Vietnamese Shrimp Lettuce Wraps with Spicy Lime Dipping Sauce
- 3/4 pound (16 to 20 per lb.) raw shrimp, peeled and deveined
- 1/4 teaspoon salt
- 1/4 teaspoon pepper
- 1 package (3 3/4 oz.) cellophane noodles
- 2 tablespoons rice vinegar
- 2 heads Boston or butter lettuce, cores trimmed and leaves separated, rinsed, and drained
- 1 large carrot, peeled, ends trimmed, and grated lengthwise into ribbons
- 1/4 cup basil leaves
- 1/4 cup cilantro leaves
- 1/4 cup dry-roasted peanuts, finely chopped
- peanut sauce (found here)
- Put shrimp, salt, and pepper in a pot and add cold water to just cover shrimp. Bring water to a boil, then reduce heat to a simmer and cook until shrimp are bright pink and tails are curled, about 1 minute. With a slotted spoon, transfer shrimp to a colander and let cool.
- Put cellophane noodles in a medium pot and cover with hot water.
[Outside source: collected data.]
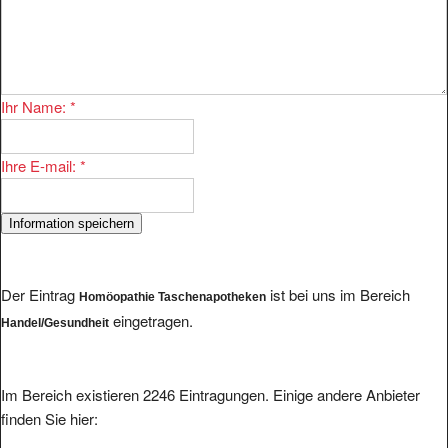
Ihr Name:
*
Ihre E-mail:
*
Der Eintrag
ist bei uns im Bereich
Homöopathie Taschenapotheken
eingetragen.
Handel/Gesundheit
Im Bereich existieren 2246 Eintragungen. Einige andere Anbieter
finden Sie hier:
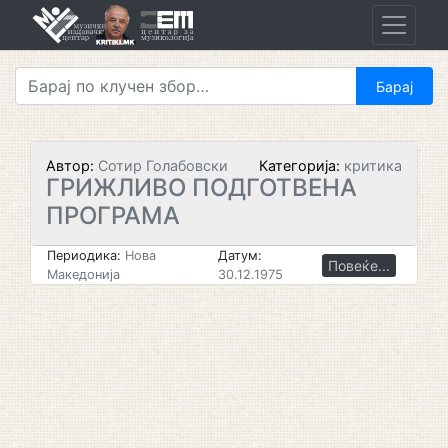
Skip
to
content
Автор:
Сотир Голабовски
Категорија:
критика
ГРИЖЛИВО ПОДГОТВЕНА
ПРОГРАМА
Периодика:
Нова
Датум:
Повеќе...
Македонија
30.12.1975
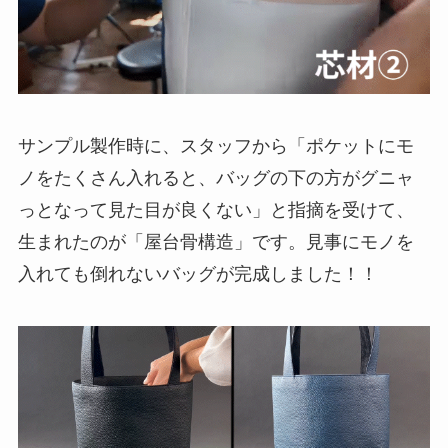
サンプル製作時に、スタッフから「ポケットにモ
ノをたくさん入れると、バッグの下の方がグニャ
っとなって見た目が良くない」と指摘を受けて、
生まれたのが「屋台骨構造」です。見事にモノを
入れても倒れないバッグが完成しました！！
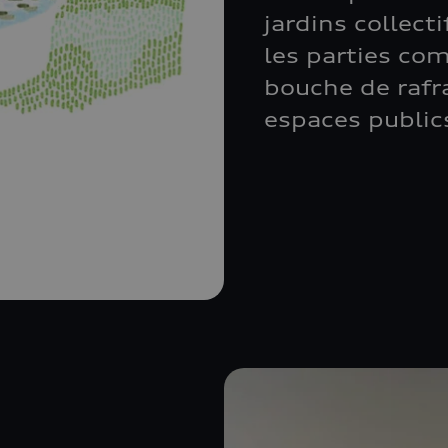
jardins collect
les parties c
bouche de rafr
espaces public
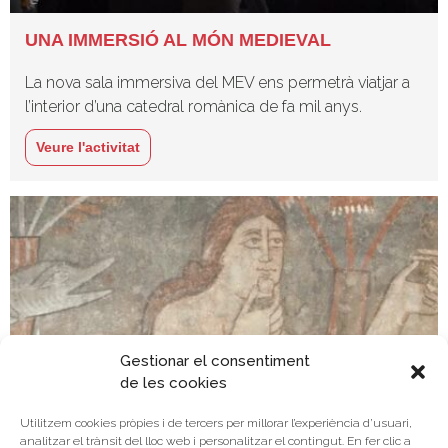
UNA IMMERSIÓ AL MÓN MEDIEVAL
La nova sala immersiva del MEV ens permetrà viatjar a
l’interior d’una catedral romànica de fa mil anys.
Veure l'activitat
Gestionar el consentiment
de les cookies
Utilitzem cookies pròpies i de tercers per millorar l’experiència d’usuari,
Visions de la dona
analitzar el trànsit del lloc web i personalitzar el contingut. En fer clic a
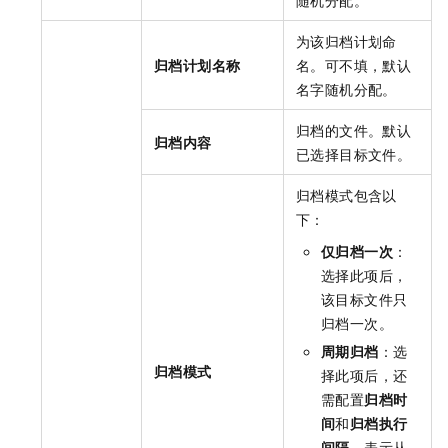
为该归档计划命
归档计划名称
名。可不填，默认
名字随机分配。
归档的文件。默认
归档内容
已选择目标文件。
归档模式包含以
下：
仅归档一次
：
选择此项后，
该目标文件只
归档一次。
周期归档
：选
归档模式
择此项后，还
需配置
归档时
间
和
归档执行
间隔
。表示从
Cover pot and set aside until noodles are softened, at least 15 minutes. Drain noodles and (using kitchen scissors) cut into 2- to 3-inch pieces. Return noodles to pot, drizzle with rice vinegar, and toss. Cover and set aside.
- To assemble wraps, arrange some noodles in the middle of each lettuce leaf and top with 1 shrimp. Garnish with carrot, basil, cilantro, and peanuts. Tuck up the bottom of each leaf and fold sides inward to eat. Drizzle with or dip into peanut sauce.